= Stephan Lehnstaedt =

German historian

Stephan Lehnstaedt (1980, Munich) is a German historian of the Holocaust and professor at Touro University Berlin.
Lehnstaedt received his doctoral title in 2008 from Ludwig-Maximilians-Universität München (LMU) and in 2016 a habilitation from Technical University Chemnitz. Before joining Touro, he lectured at LMU Munich, the Humboldt University of Berlin, and the London School of Economics.

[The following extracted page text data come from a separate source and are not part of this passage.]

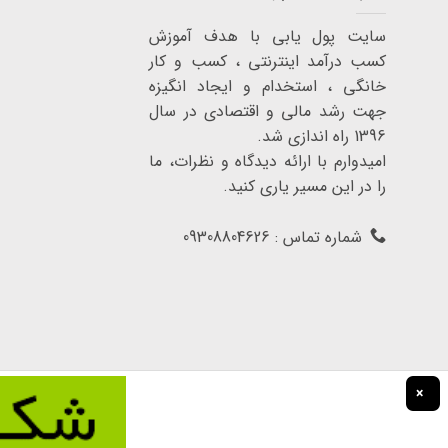
سایت پول یابی با هدف آموزش
کسب درآمد اینترنتی ، کسب و کار
خانگی ، استخدام و ایجاد انگیزه
جهت رشد مالی و اقتصادی در سال
1396 راه اندازی شد.
امیدوارم با ارائه دیدگاه و نظرات، ما
را در این مسیر یاری کنید.
شماره تماس : 09308804626
×
تمامی حقوق برای سایت پول یابی محفوظ است.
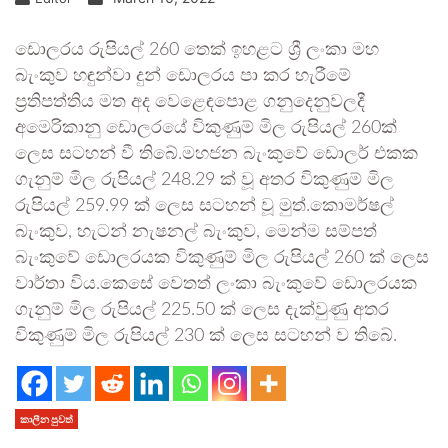
ඩොලරය රුපියල් 260 තෙක් ඉහළට ශ්‍රී ලංකා මහ
බැංකුව හඳුන්වා දුන් ඩොලරය පා කර හැරීමේ
ප‍්‍රතිපත්තිය මත අද වෙළෙඳපොළ ගනුදෙනුවලදී
අමෙරිකානු ඩොලරයේ විකුණුම් මිල රුපියල් 260ක්
ලෙස සටහන් වී තිබේ.මහජන බැංකුවේ ඩොලර් එකක
ගැනුම් මිල රුපියල් 248.29 ක් වූ අතර විකුණුම් මිල
රුපියල් 259.99 ක් ලෙස සටහන් වූ මුත්.කොමර්ෂල්
බැංකුව, හැටන් නැෂනල් බැංකුව, මෙන්ම සම්පත්
බැංකුවේ ඩොලරයක විකුණුම් මිල රුපියල් 260 ක් ලෙස
වාර්තා විය.කෙසේ වෙතත් ලංකා බැංකුවේ ඩොලරයක
ගැනුම් මිල රුපියල් 225.50 ක් ලෙස දැක්වුණු අතර
විකුණුම් මිල රුපියල් 230 ක් ලෙස සටහන් ව තිබේ.
කාලීන පුවත්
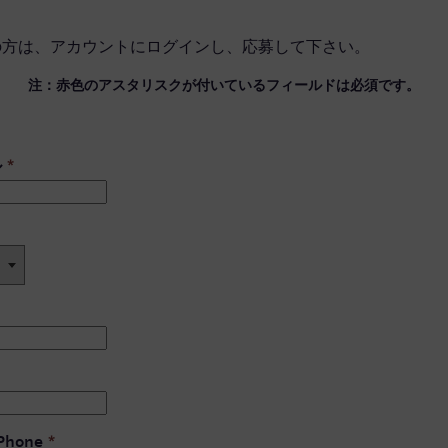
の方は、
アカウントにログイン
し、応募して下さい。
注：赤色のアスタリスクが付いているフィールドは必須です。
ル
*
 Phone
*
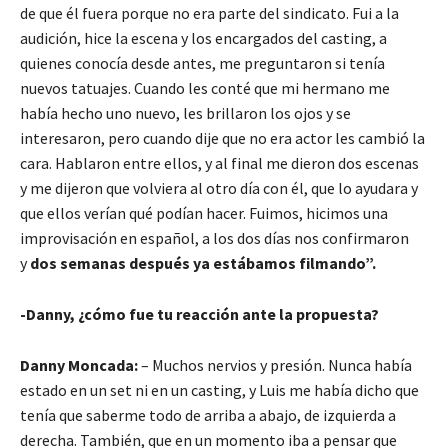
de que él fuera porque no era parte del sindicato. Fui a la
audición, hice la escena y los encargados del casting, a
quienes conocía desde antes, me preguntaron si tenía
nuevos tatuajes. Cuando les conté que mi hermano me
había hecho uno nuevo, les brillaron los ojos y se
interesaron, pero cuando dije que no era actor les cambió la
cara. Hablaron entre ellos, y al final me dieron dos escenas
y me dijeron que volviera al otro día con él, que lo ayudara y
que ellos verían qué podían hacer. Fuimos, hicimos una
improvisación en español, a los dos días nos confirmaron
y
dos semanas después ya estábamos filmando”.
-Danny, ¿cómo fue tu reacción ante la propuesta?
Danny Moncada:
– Muchos nervios y presión. Nunca había
estado en un set ni en un casting, y Luis me había dicho que
tenía que saberme todo de arriba a abajo, de izquierda a
derecha. También, que en un momento iba a pensar que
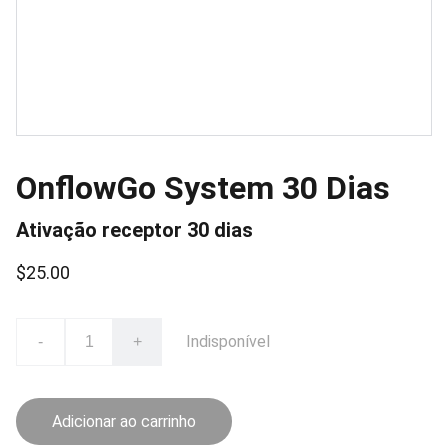
OnflowGo System 30 Dias
Ativação receptor 30 dias
$25.00
Indisponível
-
+
Adicionar ao carrinho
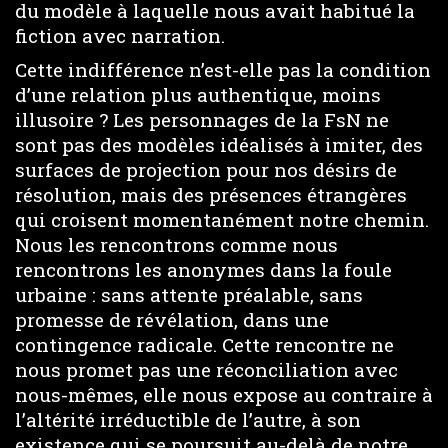
du modèle à laquelle nous avait habitué la
fiction avec narration.
Cette indifférence n’est-elle pas la condition
d’une relation plus authentique, moins
illusoire ? Les personnages de la FsN ne
sont pas des modèles idéalisés à imiter, des
surfaces de projection pour nos désirs de
résolution, mais des présences étrangères
qui croisent momentanément notre chemin.
Nous les rencontrons comme nous
rencontrons les anonymes dans la foule
urbaine : sans attente préalable, sans
promesse de révélation, dans une
contingence radicale. Cette rencontre ne
nous promet pas une réconciliation avec
nous-mêmes, elle nous expose au contraire à
l’altérité irréductible de l’autre, à son
existence qui se poursuit au-delà de notre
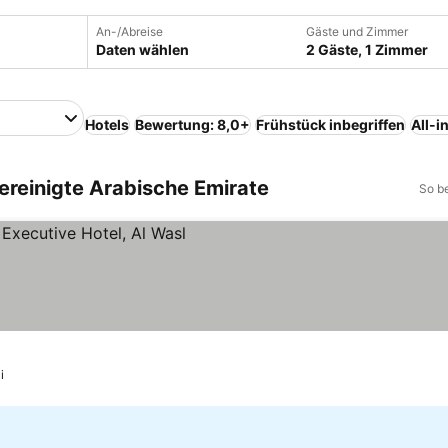
An-/Abreise
Gäste und Zimmer
Daten wählen
2 Gäste, 1 Zimmer
Hotels
Bewertung: 8,0+
Frühstück inbegriffen
All-i
Vereinigte Arabische Emirate
So b
i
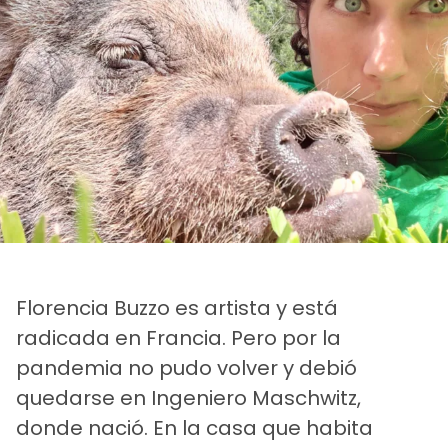
Florencia Buzzo es artista y está
radicada en Francia. Pero por la
pandemia no pudo volver y debió
quedarse en Ingeniero Maschwitz,
donde nació. En la casa que habita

He works on imperialism, the history of the two world wars, the Holocaust and its reparations, with a special focus on German-Polish issues. He has published eight monographs and more than 50 peer-reviewed articles in seven languages. The German Bundestag heard him several times as an expert on memorial culture and the Holocaust, and he is also an advisor to the government. In 2025, he was elected as member of the commission against antisemitism of the state parliament of Berlin. As a consequence, he is a frequent interview partner in German and Polish media. For his research on Polish history and his efforts on compensation for Holocaust victims, he received several awards in Poland.

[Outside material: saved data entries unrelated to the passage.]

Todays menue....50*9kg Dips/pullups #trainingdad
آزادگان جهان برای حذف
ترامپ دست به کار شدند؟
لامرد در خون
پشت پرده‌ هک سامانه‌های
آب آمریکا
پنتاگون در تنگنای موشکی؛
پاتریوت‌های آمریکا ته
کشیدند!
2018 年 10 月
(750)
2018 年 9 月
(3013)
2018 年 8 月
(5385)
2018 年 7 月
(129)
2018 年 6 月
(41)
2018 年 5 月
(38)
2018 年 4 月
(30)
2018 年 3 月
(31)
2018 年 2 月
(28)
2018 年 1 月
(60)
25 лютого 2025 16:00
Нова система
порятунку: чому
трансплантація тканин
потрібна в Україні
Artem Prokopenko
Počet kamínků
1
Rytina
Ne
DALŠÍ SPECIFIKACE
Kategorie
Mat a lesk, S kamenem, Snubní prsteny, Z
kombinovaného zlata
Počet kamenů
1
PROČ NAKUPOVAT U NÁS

In 2019, he has been working with the Berlin Wannsee Conference Memorial and the Wiener Holocaust Library London to curate the exhibition "Crimes Uncovered. The First Generation of Holocaust Researchers." It has been shown by the United Nations in New York, UNESCO headquarters in Paris, the UN's Palais des Nations in Geneva, the Haus der Geschichte in Vienna, and the German Foreign Office in Berlin, among others. His most recent exhibition was in 2022 with the German Military History Museum Berlin-Gatow, "The German Luftwaffe in the Third Reich. Crimes, Forced Labor, Resistance".

==Monographs==
- Der vergessene Widerstand. Jüdinnen und Juden im Kampf gegen den Holocaust. C.H. Beck, München 2025, ISBN 978-3-406-83030-3.
- Der Warschauer Aufstand 1944. Reclam, Ditzingen 2024, ISBN 978-3150114834.
- Der Große Nordische Krieg 1700–1721. Reclam, Leipzig 2021, ISBN 978-3-15-011345-5.
- Der vergessene Sieg. Der Polnisch-Sowjetische Krieg 1919-1921 und die Entstehung des modernen Osteuropa. C.H. Beck, München 2019, ISBN 978-3-406-74022-0.
- Imperiale Polenpolitik in den Weltkriegen. Eine vergleichende Studie zu den Mittelmächten und zu NS-Deutschland. Fibre-Verlag, Osnabrück 2017, ISBN 978-3-944870-57-1.
- Der Kern des Holocaust. Bełżec, Sobibór, Treblinka und die Aktion Reinhardt. C.H. Beck, München 2017. 207 S. ISBN 978-3-406-70702-5.
  - Czas Zabijania. Bełżec, Sobibór, Treblinka i Akcja Reinhardt, Warszawa: Prószyński i S-ka 2018.
  - Le Cœur de la Shoah. Bełżec, Sobibór, Treblinka et l‘ Aktion Reinhardt, Bruxelles: ASBL Mémoire d‘ Auschwitz 2020.
  - De kern van de Holocaust. Belzec, Sobibor, Treblinka en Aktion Reinhardt, Hilversum: Uitgeverij Verbum 2021.
- Geschichte und Gesetzesauslegung. Zu Kontinuität und Wandel des bundesdeutschen Wiedergutmachungsdiskurses am Beispiel der Ghettorenten. fibre-Verlag, Osnabrück 2011, ISBN 978-3-938400-69-2.
- Okkupation im Osten. Besatzeralltag in Warschau und Minsk 1939-1944. Oldenbourg-Verlag, München 2010.
  - Occupation in the East. The daily lives of German occupiers in Warsaw and Minsk, 1939–1944. Berghahn Books, New York/Oxford 2016.